The employee was employed by Laser CNC (Pty) Ltd. In January 2011, at the end of his probation period, the employee signed a Memorandum of Agreement of Secrecy and Restraint. Three months later, the parties entered into a contract of employment.
In December 2012, Laser Junction (Pty) Ltd purchased Laser CNC as a going concern. Laser CNC transferred its business, employees and their contracts of employment to Laser Junction.
Due to the financial difficulties of Laser Junction, the employee resigned in February 2017 and one of Laser Junction’s direct competitors hired him. This sparked Laser Junction to approach the Labour Court for an order interdicting the employee from taking up employment with its competitor, relying on the restraint agreement between the employee and Laser CNC.
The gist of Laser Junction’s case: when it bought the business from Laser CNC the restraint agreement transferred to it in terms of s197 of the LRA.
The employee, on the other hand, argued that the restraint fell away when Laser Junction signed a new employment contract with him in 2013. There was a dispute about whether a new contract was actually concluded.
With regard to whether there was a valid restraint, the court held that restraint fell away when Laser Junction concluded a new agreement with the employee in 2013, alternatively that the restraint fell away when the employee was promoted to procurement as the restraint only related to the employee in his capacity as an internal sales clerk.
As to whether the restraint agreements transferred under s197 of the LRA, the court held that “section 197 of the LRA provides for the transfer of a contract of employment to a new employer.

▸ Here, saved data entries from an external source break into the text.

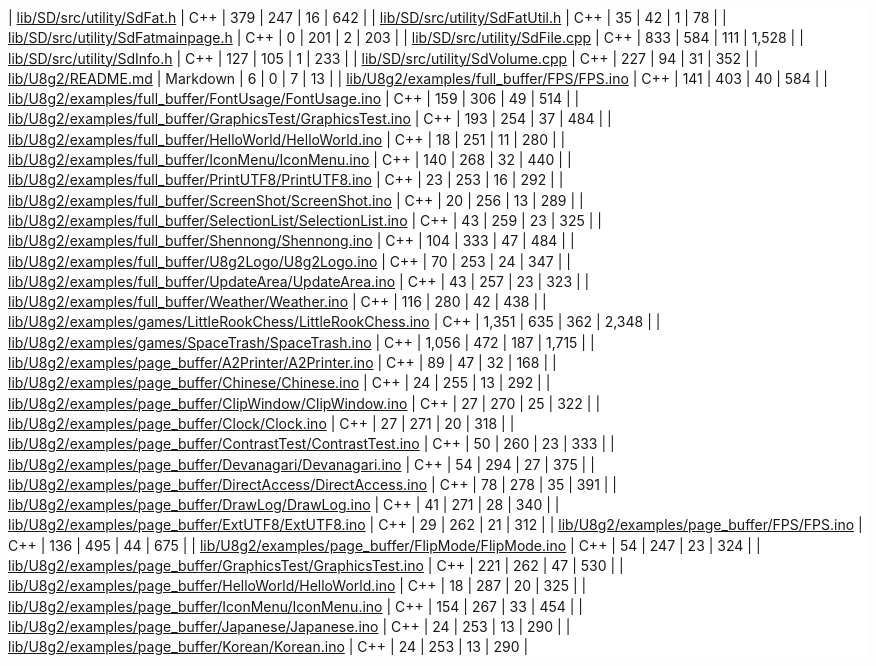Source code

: | [lib/SD/src/utility/SdFat.h](/lib/SD/src/utility/SdFat.h) | C++ | 379 | 247 | 16 | 642 |
| [lib/SD/src/utility/SdFatUtil.h](/lib/SD/src/utility/SdFatUtil.h) | C++ | 35 | 42 | 1 | 78 |
| [lib/SD/src/utility/SdFatmainpage.h](/lib/SD/src/utility/SdFatmainpage.h) | C++ | 0 | 201 | 2 | 203 |
| [lib/SD/src/utility/SdFile.cpp](/lib/SD/src/utility/SdFile.cpp) | C++ | 833 | 584 | 111 | 1,528 |
| [lib/SD/src/utility/SdInfo.h](/lib/SD/src/utility/SdInfo.h) | C++ | 127 | 105 | 1 | 233 |
| [lib/SD/src/utility/SdVolume.cpp](/lib/SD/src/utility/SdVolume.cpp) | C++ | 227 | 94 | 31 | 352 |
| [lib/U8g2/README.md](/lib/U8g2/README.md) | Markdown | 6 | 0 | 7 | 13 |
| [lib/U8g2/examples/full_buffer/FPS/FPS.ino](/lib/U8g2/examples/full_buffer/FPS/FPS.ino) | C++ | 141 | 403 | 40 | 584 |
| [lib/U8g2/examples/full_buffer/FontUsage/FontUsage.ino](/lib/U8g2/examples/full_buffer/FontUsage/FontUsage.ino) | C++ | 159 | 306 | 49 | 514 |
| [lib/U8g2/examples/full_buffer/GraphicsTest/GraphicsTest.ino](/lib/U8g2/examples/full_buffer/GraphicsTest/GraphicsTest.ino) | C++ | 193 | 254 | 37 | 484 |
| [lib/U8g2/examples/full_buffer/HelloWorld/HelloWorld.ino](/lib/U8g2/examples/full_buffer/HelloWorld/HelloWorld.ino) | C++ | 18 | 251 | 11 | 280 |
| [lib/U8g2/examples/full_buffer/IconMenu/IconMenu.ino](/lib/U8g2/examples/full_buffer/IconMenu/IconMenu.ino) | C++ | 140 | 268 | 32 | 440 |
| [lib/U8g2/examples/full_buffer/PrintUTF8/PrintUTF8.ino](/lib/U8g2/examples/full_buffer/PrintUTF8/PrintUTF8.ino) | C++ | 23 | 253 | 16 | 292 |
| [lib/U8g2/examples/full_buffer/ScreenShot/ScreenShot.ino](/lib/U8g2/examples/full_buffer/ScreenShot/ScreenShot.ino) | C++ | 20 | 256 | 13 | 289 |
| [lib/U8g2/examples/full_buffer/SelectionList/SelectionList.ino](/lib/U8g2/examples/full_buffer/SelectionList/SelectionList.ino) | C++ | 43 | 259 | 23 | 325 |
| [lib/U8g2/examples/full_buffer/Shennong/Shennong.ino](/lib/U8g2/examples/full_buffer/Shennong/Shennong.ino) | C++ | 104 | 333 | 47 | 484 |
| [lib/U8g2/examples/full_buffer/U8g2Logo/U8g2Logo.ino](/lib/U8g2/examples/full_buffer/U8g2Logo/U8g2Logo.ino) | C++ | 70 | 253 | 24 | 347 |
| [lib/U8g2/examples/full_buffer/UpdateArea/UpdateArea.ino](/lib/U8g2/examples/full_buffer/UpdateArea/UpdateArea.ino) | C++ | 43 | 257 | 23 | 323 |
| [lib/U8g2/examples/full_buffer/Weather/Weather.ino](/lib/U8g2/examples/full_buffer/Weather/Weather.ino) | C++ | 116 | 280 | 42 | 438 |
| [lib/U8g2/examples/games/LittleRookChess/LittleRookChess.ino](/lib/U8g2/examples/games/LittleRookChess/LittleRookChess.ino) | C++ | 1,351 | 635 | 362 | 2,348 |
| [lib/U8g2/examples/games/SpaceTrash/SpaceTrash.ino](/lib/U8g2/examples/games/SpaceTrash/SpaceTrash.ino) | C++ | 1,056 | 472 | 187 | 1,715 |
| [lib/U8g2/examples/page_buffer/A2Printer/A2Printer.ino](/lib/U8g2/examples/page_buffer/A2Printer/A2Printer.ino) | C++ | 89 | 47 | 32 | 168 |
| [lib/U8g2/examples/page_buffer/Chinese/Chinese.ino](/lib/U8g2/examples/page_buffer/Chinese/Chinese.ino) | C++ | 24 | 255 | 13 | 292 |
| [lib/U8g2/examples/page_buffer/ClipWindow/ClipWindow.ino](/lib/U8g2/examples/page_buffer/ClipWindow/ClipWindow.ino) | C++ | 27 | 270 | 25 | 322 |
| [lib/U8g2/examples/page_buffer/Clock/Clock.ino](/lib/U8g2/examples/page_buffer/Clock/Clock.ino) | C++ | 27 | 271 | 20 | 318 |
| [lib/U8g2/examples/page_buffer/ContrastTest/ContrastTest.ino](/lib/U8g2/examples/page_buffer/ContrastTest/ContrastTest.ino) | C++ | 50 | 260 | 23 | 333 |
| [lib/U8g2/examples/page_buffer/Devanagari/Devanagari.ino](/lib/U8g2/examples/page_buffer/Devanagari/Devanagari.ino) | C++ | 54 | 294 | 27 | 375 |
| [lib/U8g2/examples/page_buffer/DirectAccess/DirectAccess.ino](/lib/U8g2/examples/page_buffer/DirectAccess/DirectAccess.ino) | C++ | 78 | 278 | 35 | 391 |
| [lib/U8g2/examples/page_buffer/DrawLog/DrawLog.ino](/lib/U8g2/examples/page_buffer/DrawLog/DrawLog.ino) | C++ | 41 | 271 | 28 | 340 |
| [lib/U8g2/examples/page_buffer/ExtUTF8/ExtUTF8.ino](/lib/U8g2/examples/page_buffer/ExtUTF8/ExtUTF8.ino) | C++ | 29 | 262 | 21 | 312 |
| [lib/U8g2/examples/page_buffer/FPS/FPS.ino](/lib/U8g2/examples/page_buffer/FPS/FPS.ino) | C++ | 136 | 495 | 44 | 675 |
| [lib/U8g2/examples/page_buffer/FlipMode/FlipMode.ino](/lib/U8g2/examples/page_buffer/FlipMode/FlipMode.ino) | C++ | 54 | 247 | 23 | 324 |
| [lib/U8g2/examples/page_buffer/GraphicsTest/GraphicsTest.ino](/lib/U8g2/examples/page_buffer/GraphicsTest/GraphicsTest.ino) | C++ | 221 | 262 | 47 | 530 |
| [lib/U8g2/examples/page_buffer/HelloWorld/HelloWorld.ino](/lib/U8g2/examples/page_buffer/HelloWorld/HelloWorld.ino) | C++ | 18 | 287 | 20 | 325 |
| [lib/U8g2/examples/page_buffer/IconMenu/IconMenu.ino](/lib/U8g2/examples/page_buffer/IconMenu/IconMenu.ino) | C++ | 154 | 267 | 33 | 454 |
| [lib/U8g2/examples/page_buffer/Japanese/Japanese.ino](/lib/U8g2/examples/page_buffer/Japanese/Japanese.ino) | C++ | 24 | 253 | 13 | 290 |
| [lib/U8g2/examples/page_buffer/Korean/Korean.ino](/lib/U8g2/examples/page_buffer/Korean/Korean.ino) | C++ | 24 | 253 | 13 | 290 |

It is designed to ensure that the transfer of a business does not prejudice the employees.” It held that “only contracts of employment are transferrable under s197 of the LRA”.
The court then turned to the nature of an employment contract, explaining that the Basic Conditions of Employment Act,
No 75 of 1997 (BCEA) states that “contracts of employment may contain basic conditions of employment as provided in the BCEA or a sectoral determination, and any law or term in a contract that is more favourable to the employee.”
Importantly, the court held that a restraint of trade that is less favourable than the BCEA cannot be a term in an employment contract and if less favourable would be excluded from a contract of employment as defined and not transferrable under s197.
The court characterised the restraint harshly, stating that the real and only purpose of the restraint agreement was to wield it as a weapon to discourage the employee from leaving and when he did, to constrain his new employment to its advantage. The court held that the restraint agreement was less favourable than the BCEA, did not meet the definition of a contract of employment and could not be transferred, in terms of s197, to Laser Junction.
The lessons that can be learnt from this case: Firstly, if a restraint of trade is of particular importance to a company, it should ensure that such agreement is more favourable to the employee than the BCEA. A restraint of trade clause will be more favourable to an employee where the employee is paid for the period of the restraint. Secondly, because s197 of the LRA only provides for the transfer of contracts of employment, it is a better alternative for restraints of trade to be incorporated in the principle contract of employment rather than being a stand-alone agreement.